▶ [Data for the task]:

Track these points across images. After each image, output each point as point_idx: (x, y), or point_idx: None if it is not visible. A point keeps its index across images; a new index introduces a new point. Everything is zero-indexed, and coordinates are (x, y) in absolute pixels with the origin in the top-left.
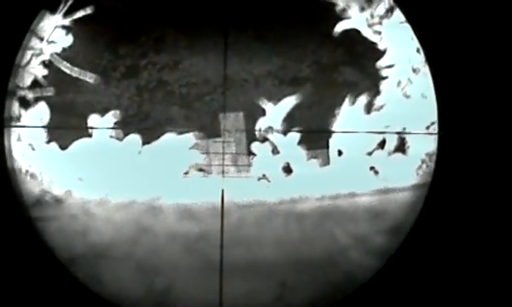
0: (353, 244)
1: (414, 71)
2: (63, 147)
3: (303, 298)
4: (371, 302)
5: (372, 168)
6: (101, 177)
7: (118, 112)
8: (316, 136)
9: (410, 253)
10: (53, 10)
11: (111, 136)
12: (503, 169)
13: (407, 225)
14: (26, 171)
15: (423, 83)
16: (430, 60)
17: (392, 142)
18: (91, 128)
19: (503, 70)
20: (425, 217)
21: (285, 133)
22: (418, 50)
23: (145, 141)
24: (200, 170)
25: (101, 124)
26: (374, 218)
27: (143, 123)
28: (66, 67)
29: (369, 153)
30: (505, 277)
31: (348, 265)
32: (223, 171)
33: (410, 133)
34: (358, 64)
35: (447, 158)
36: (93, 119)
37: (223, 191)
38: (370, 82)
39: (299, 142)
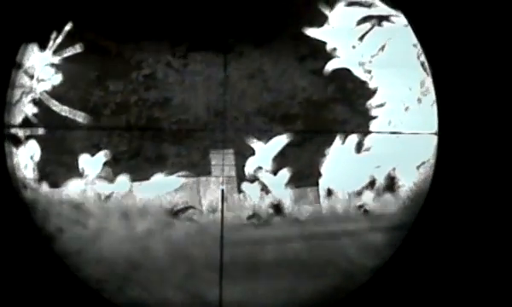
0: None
1: (406, 109)
2: (54, 185)
3: (303, 298)
4: (371, 302)
5: (361, 207)
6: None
7: (108, 151)
8: (306, 175)
9: (410, 253)
10: (42, 47)
11: (100, 177)
12: (503, 169)
13: (407, 225)
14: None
15: (414, 122)
16: (430, 60)
17: (382, 182)
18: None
19: (502, 70)
20: (425, 217)
21: (275, 172)
22: (410, 89)
23: (135, 179)
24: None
25: (92, 163)
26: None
27: (133, 160)
28: (55, 106)
29: (359, 193)
30: (505, 277)
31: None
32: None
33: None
34: (349, 102)
35: (447, 158)
36: (83, 159)
37: (223, 191)
38: (361, 120)
39: (289, 181)
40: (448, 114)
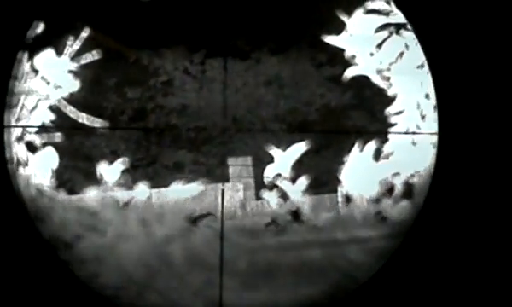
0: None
1: (422, 118)
2: (72, 192)
3: (303, 298)
4: (371, 301)
5: (379, 213)
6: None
7: (126, 159)
8: (324, 182)
9: (410, 253)
10: (59, 53)
11: (119, 184)
12: (503, 169)
13: (407, 225)
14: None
15: (432, 129)
16: (430, 60)
17: (400, 188)
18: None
19: (502, 70)
20: (424, 217)
21: (294, 180)
22: (427, 96)
23: (153, 186)
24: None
25: (110, 170)
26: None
27: (151, 167)
28: (72, 113)
29: (377, 200)
30: (505, 277)
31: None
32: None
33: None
34: (367, 108)
35: (447, 158)
36: (102, 167)
37: (223, 190)
38: (379, 127)
39: (308, 188)
40: (448, 115)
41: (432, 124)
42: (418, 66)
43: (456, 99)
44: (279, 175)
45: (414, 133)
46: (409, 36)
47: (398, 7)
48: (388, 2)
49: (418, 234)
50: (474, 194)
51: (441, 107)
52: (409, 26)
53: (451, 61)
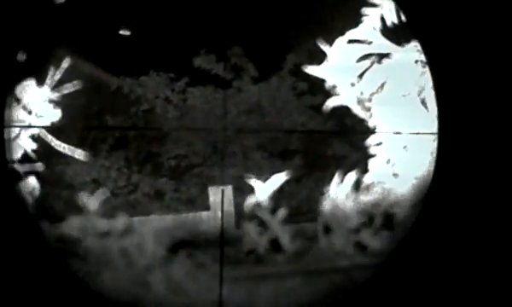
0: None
1: (404, 148)
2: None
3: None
4: (371, 302)
5: (358, 243)
6: None
7: (106, 189)
8: (304, 211)
9: (410, 253)
10: (40, 83)
11: (100, 212)
12: (503, 169)
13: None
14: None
15: (413, 162)
16: (430, 60)
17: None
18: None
19: (502, 70)
20: (424, 217)
21: (273, 209)
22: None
23: (133, 215)
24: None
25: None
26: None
27: (132, 195)
28: (53, 142)
29: (357, 231)
30: (505, 277)
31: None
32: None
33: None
34: (348, 138)
35: (447, 158)
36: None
37: (223, 191)
38: (359, 157)
39: (288, 217)
40: (448, 115)
41: (414, 152)
42: (402, 97)
43: (457, 98)
44: (259, 204)
45: (413, 134)
46: (391, 66)
47: (398, 6)
48: (372, 30)
49: (418, 234)
50: (475, 193)
51: (441, 107)
52: (392, 55)
53: (451, 61)
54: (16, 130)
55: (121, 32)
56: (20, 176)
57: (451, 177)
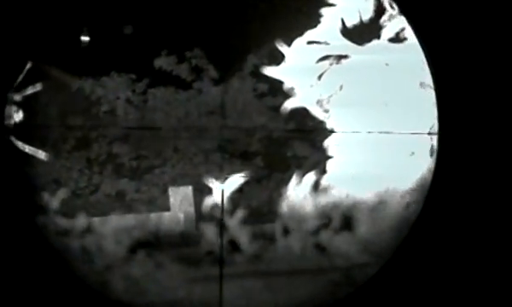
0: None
1: (362, 148)
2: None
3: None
4: (371, 302)
5: (318, 246)
6: None
7: (66, 189)
8: (263, 213)
9: (410, 253)
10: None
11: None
12: (503, 169)
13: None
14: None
15: (371, 162)
16: (430, 60)
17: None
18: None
19: (502, 70)
20: (425, 217)
21: (232, 211)
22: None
23: (94, 215)
24: None
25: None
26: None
27: (93, 196)
28: (16, 143)
29: (315, 232)
30: (505, 277)
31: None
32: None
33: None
34: (308, 139)
35: (447, 158)
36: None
37: (222, 191)
38: (319, 158)
39: (247, 219)
40: (448, 114)
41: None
42: (360, 98)
43: (457, 98)
44: (217, 205)
45: (413, 134)
46: (349, 66)
47: (397, 4)
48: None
49: (418, 234)
50: (475, 193)
51: (441, 107)
52: (350, 56)
53: (451, 60)
54: None
55: (82, 38)
56: None
57: (451, 178)
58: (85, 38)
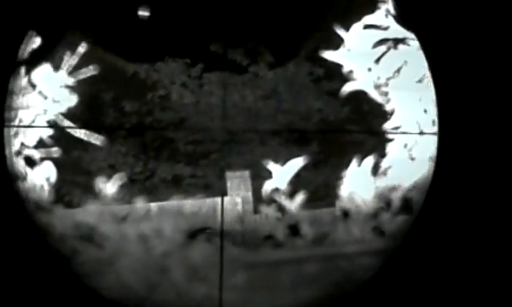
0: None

▶ [Assigned task]: Pictures do not belong in the copy. Output all of the records exactly.

▶ [Reply]:
Track these points across images. After each image, output each point as point_idx: (x, y), or point_idx: None if it is not visible. A point keeps its index across images; a new index introduces a new point. Everything is zero-indexed, and coordinates are (x, y) in absolute pixels with the origin in the top-left.
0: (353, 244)
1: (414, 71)
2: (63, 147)
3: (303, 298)
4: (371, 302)
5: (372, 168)
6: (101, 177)
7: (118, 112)
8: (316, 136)
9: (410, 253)
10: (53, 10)
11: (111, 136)
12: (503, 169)
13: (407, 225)
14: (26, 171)
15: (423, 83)
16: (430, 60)
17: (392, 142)
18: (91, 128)
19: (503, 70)
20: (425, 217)
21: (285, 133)
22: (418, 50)
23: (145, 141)
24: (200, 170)
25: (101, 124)
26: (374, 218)
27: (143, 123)
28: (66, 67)
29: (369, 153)
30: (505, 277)
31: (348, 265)
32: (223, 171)
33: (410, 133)
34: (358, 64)
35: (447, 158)
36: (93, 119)
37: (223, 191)
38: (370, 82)
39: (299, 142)
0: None
1: (406, 109)
2: (54, 185)
3: (303, 298)
4: (371, 302)
5: (361, 207)
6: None
7: (108, 151)
8: (306, 175)
9: (410, 253)
10: (42, 47)
11: (100, 177)
12: (503, 169)
13: (407, 225)
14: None
15: (414, 122)
16: (430, 60)
17: (382, 182)
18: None
19: (502, 70)
20: (425, 217)
21: (275, 172)
22: (410, 89)
23: (135, 179)
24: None
25: (92, 163)
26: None
27: (133, 160)
28: (55, 106)
29: (359, 193)
30: (505, 277)
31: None
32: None
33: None
34: (349, 102)
35: (447, 158)
36: (83, 159)
37: (223, 191)
38: (361, 120)
39: (289, 181)
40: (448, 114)
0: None
1: (422, 118)
2: (72, 192)
3: (303, 298)
4: (371, 301)
5: (379, 213)
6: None
7: (126, 159)
8: (324, 182)
9: (410, 253)
10: (59, 53)
11: (119, 184)
12: (503, 169)
13: (407, 225)
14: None
15: (432, 129)
16: (430, 60)
17: (400, 188)
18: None
19: (502, 70)
20: (424, 217)
21: (294, 180)
22: (427, 96)
23: (153, 186)
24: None
25: (110, 170)
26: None
27: (151, 167)
28: (72, 113)
29: (377, 200)
30: (505, 277)
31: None
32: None
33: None
34: (367, 108)
35: (447, 158)
36: (102, 167)
37: (223, 190)
38: (379, 127)
39: (308, 188)
40: (448, 115)
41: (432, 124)
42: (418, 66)
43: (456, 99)
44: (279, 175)
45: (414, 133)
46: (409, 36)
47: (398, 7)
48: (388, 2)
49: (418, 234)
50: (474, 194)
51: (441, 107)
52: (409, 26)
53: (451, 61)
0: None
1: (404, 148)
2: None
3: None
4: (371, 302)
5: (358, 243)
6: None
7: (106, 189)
8: (304, 211)
9: (410, 253)
10: (40, 83)
11: (100, 212)
12: (503, 169)
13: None
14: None
15: (413, 162)
16: (430, 60)
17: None
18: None
19: (502, 70)
20: (424, 217)
21: (273, 209)
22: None
23: (133, 215)
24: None
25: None
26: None
27: (132, 195)
28: (53, 142)
29: (357, 231)
30: (505, 277)
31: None
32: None
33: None
34: (348, 138)
35: (447, 158)
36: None
37: (223, 191)
38: (359, 157)
39: (288, 217)
40: (448, 115)
41: (414, 152)
42: (402, 97)
43: (457, 98)
44: (259, 204)
45: (413, 134)
46: (391, 66)
47: (398, 6)
48: (372, 30)
49: (418, 234)
50: (475, 193)
51: (441, 107)
52: (392, 55)
53: (451, 61)
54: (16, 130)
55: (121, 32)
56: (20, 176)
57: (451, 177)
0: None
1: (362, 148)
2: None
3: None
4: (371, 302)
5: (318, 246)
6: None
7: (66, 189)
8: (263, 213)
9: (410, 253)
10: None
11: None
12: (503, 169)
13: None
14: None
15: (371, 162)
16: (430, 60)
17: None
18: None
19: (502, 70)
20: (425, 217)
21: (232, 211)
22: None
23: (94, 215)
24: None
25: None
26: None
27: (93, 196)
28: (16, 143)
29: (315, 232)
30: (505, 277)
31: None
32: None
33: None
34: (308, 139)
35: (447, 158)
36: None
37: (222, 191)
38: (319, 158)
39: (247, 219)
40: (448, 114)
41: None
42: (360, 98)
43: (457, 98)
44: (217, 205)
45: (413, 134)
46: (349, 66)
47: (397, 4)
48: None
49: (418, 234)
50: (475, 193)
51: (441, 107)
52: (350, 56)
53: (451, 60)
54: None
55: (82, 38)
56: None
57: (451, 178)
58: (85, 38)
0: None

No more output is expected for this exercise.